Achievements and titles
- Personal best(s): SP – 15.88 m (1930) DT – 46.83 m (1930) Dec – 7068 (1930)

Medal record
Representing the United States
Olympic Games
| Silver medal – second place | 1932 Los Angeles | Shot put |

= Harlow Rothert =

American shot putter (1908–1997)

Harlow Phelps Rothert (April 1, 1908 – August 13, 1997) was an American athlete who competed mainly in the shot put.
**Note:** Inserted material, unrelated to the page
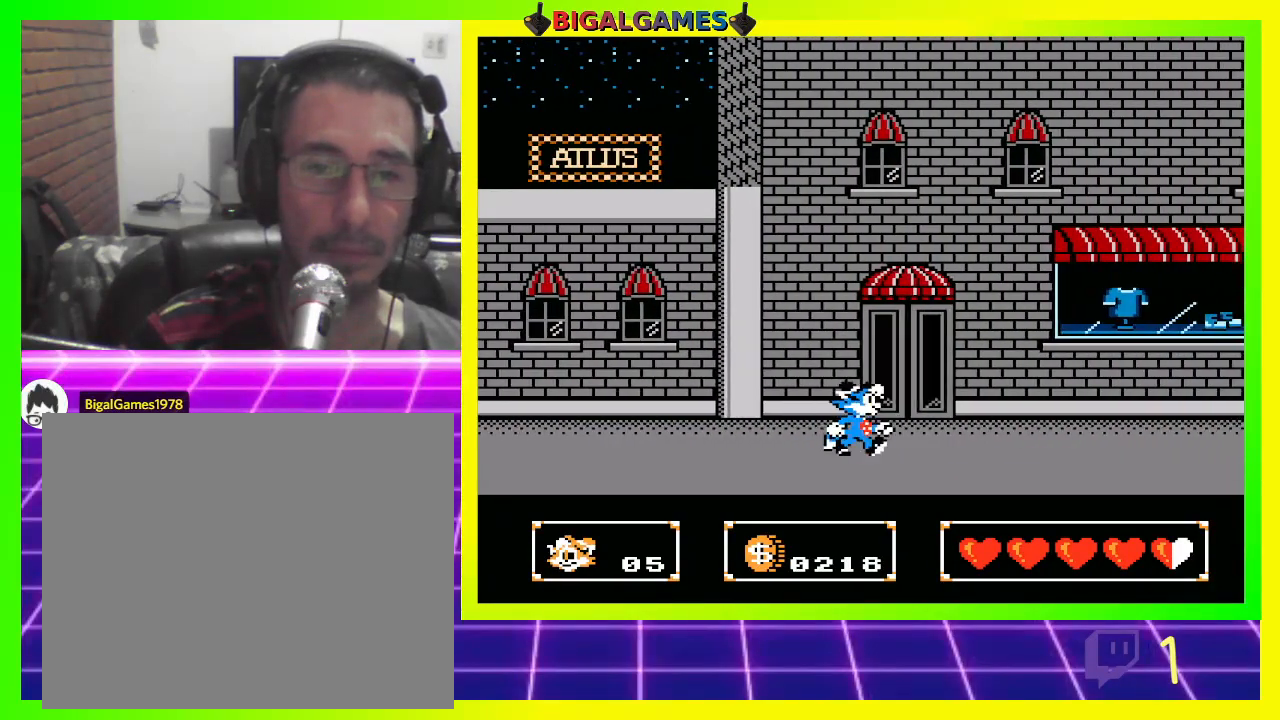
{"buttons": ["DPAD_UP", "DPAD_RIGHT"], "left_stick": "center", "right_stick": "center", "events": [[67, "CROSS", "up"], [167, "CROSS", "down"], [200, "CROSS", "up"], [367, "CROSS", "down"], [400, "CROSS", "up"]]}
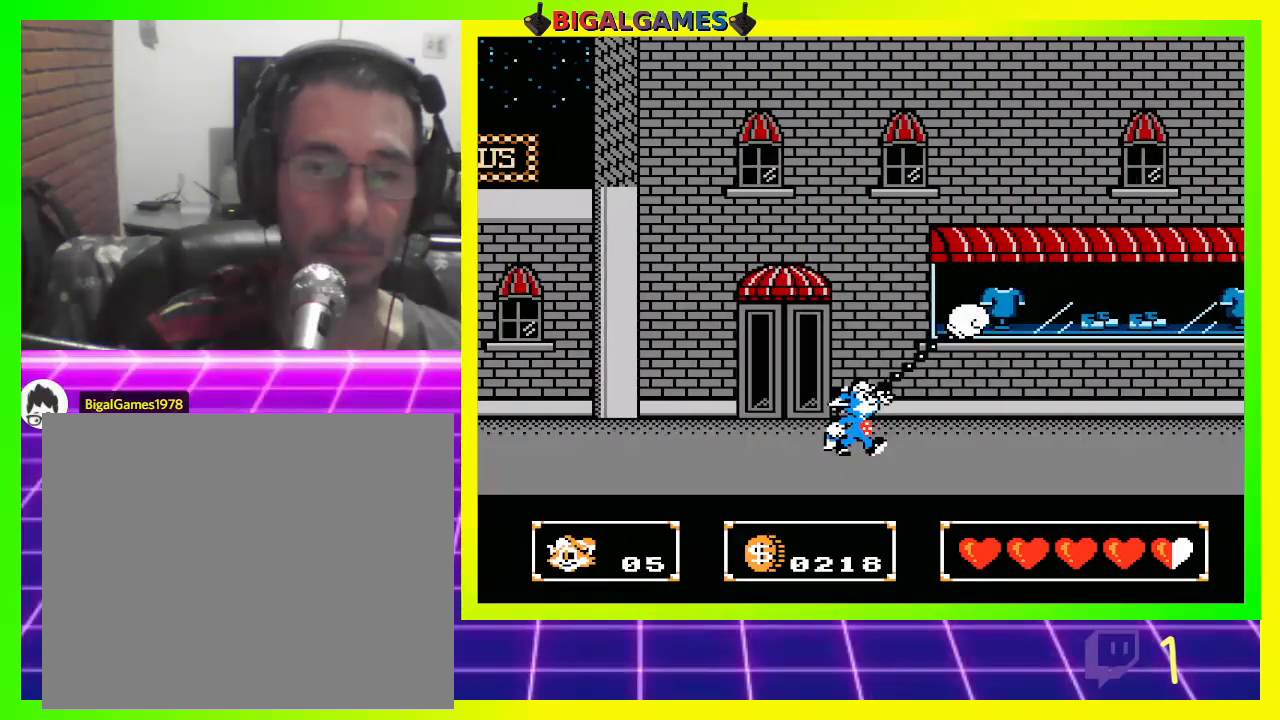
{"buttons": [], "left_stick": "center", "right_stick": "center", "events": [[33, "CROSS", "down"], [100, "CROSS", "up"], [200, "CROSS", "down"], [267, "CROSS", "up"], [400, "CROSS", "down"], [400, "DPAD_RIGHT", "up"], [400, "DPAD_UP", "up"], [433, "CROSS", "up"]]}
Rothert attended Stanford University, where he competed in basketball, football, and track and field. He was named first-team All-Pacific Coast Conference in basketball in 1929. He won the NCAA shot put title three times, and set a world record for the event in 1930. Rothert competed in the shot put at the 1928 and 1932 Summer Olympics. He won a silver medal in the 1932 games, held in Los Angeles, and placed seventh in 1928.
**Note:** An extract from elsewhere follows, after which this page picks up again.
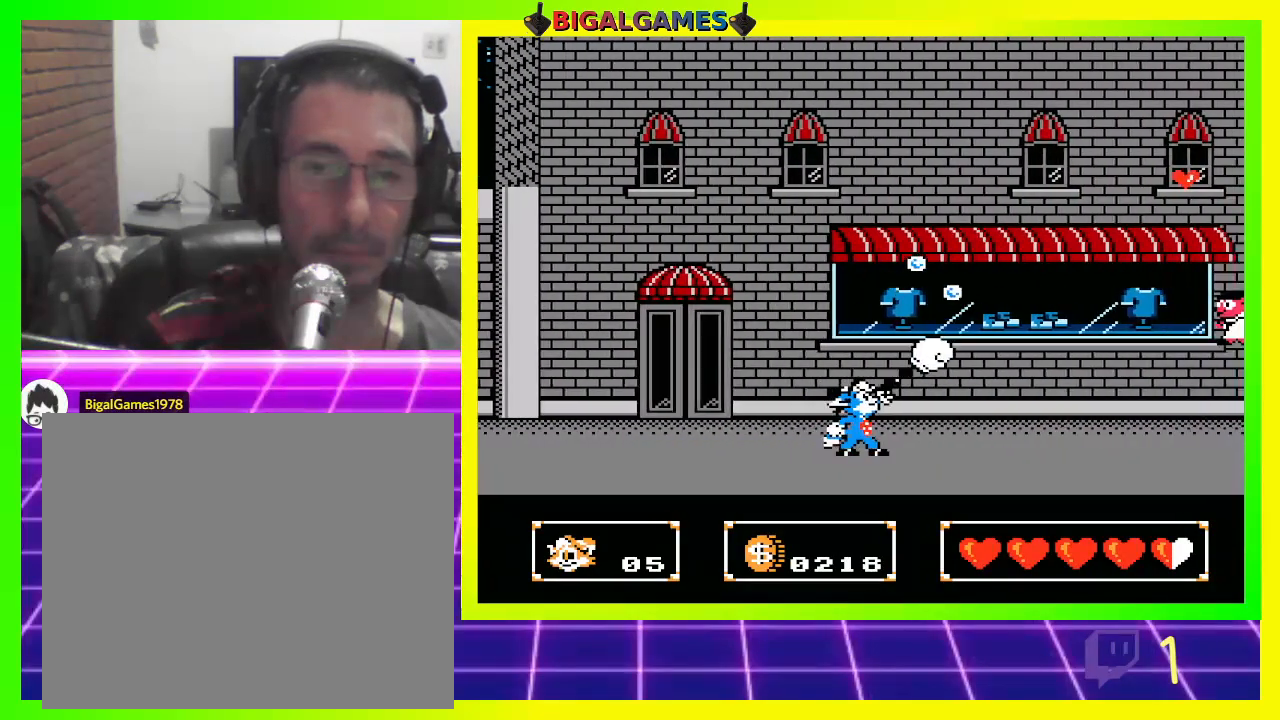
{"buttons": ["DPAD_RIGHT"], "left_stick": "center", "right_stick": "center", "events": [[33, "CROSS", "down"], [100, "CROSS", "up"], [167, "DPAD_RIGHT", "down"], [233, "CROSS", "down"], [267, "CROSS", "up"]]}
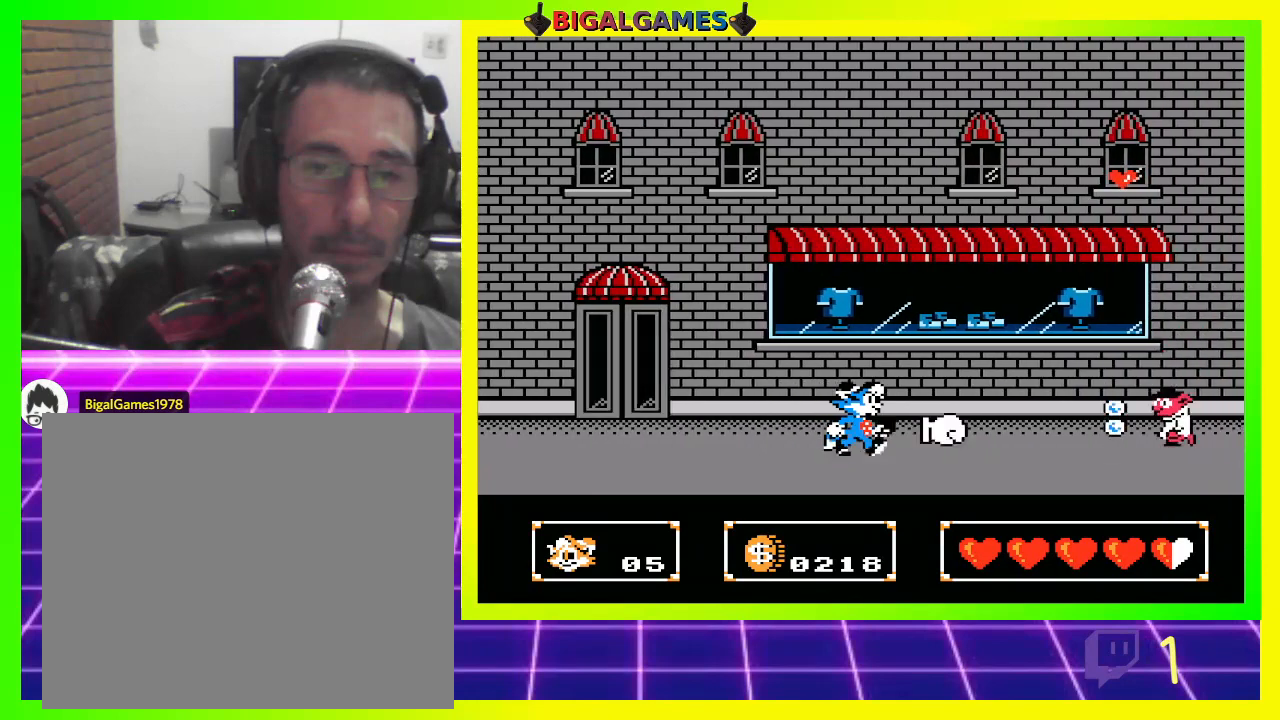
{"buttons": [], "left_stick": "center", "right_stick": "center", "events": [[67, "CROSS", "down"], [133, "CROSS", "up"], [200, "CROSS", "down"], [233, "DPAD_RIGHT", "up"], [267, "CROSS", "up"], [400, "CROSS", "down"], [433, "CROSS", "up"]]}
Rothert earned his bachelor's degree in 1930 and law degree in 1937, both from Stanford. He was a trial lawyer who specialized in civil law. He founded a law firm in San Francisco, and taught at Stanford Law School and Hastings College of Law. During World War II, he spent two years in the Marine Corps.

In 1996, he was part of the Olympic Torch Relay. Around that time he had an acute inflammation in his legs and had to practice every day to cover the targeted 2 km distance using a specially designed walker. He died in 1997, aged 89.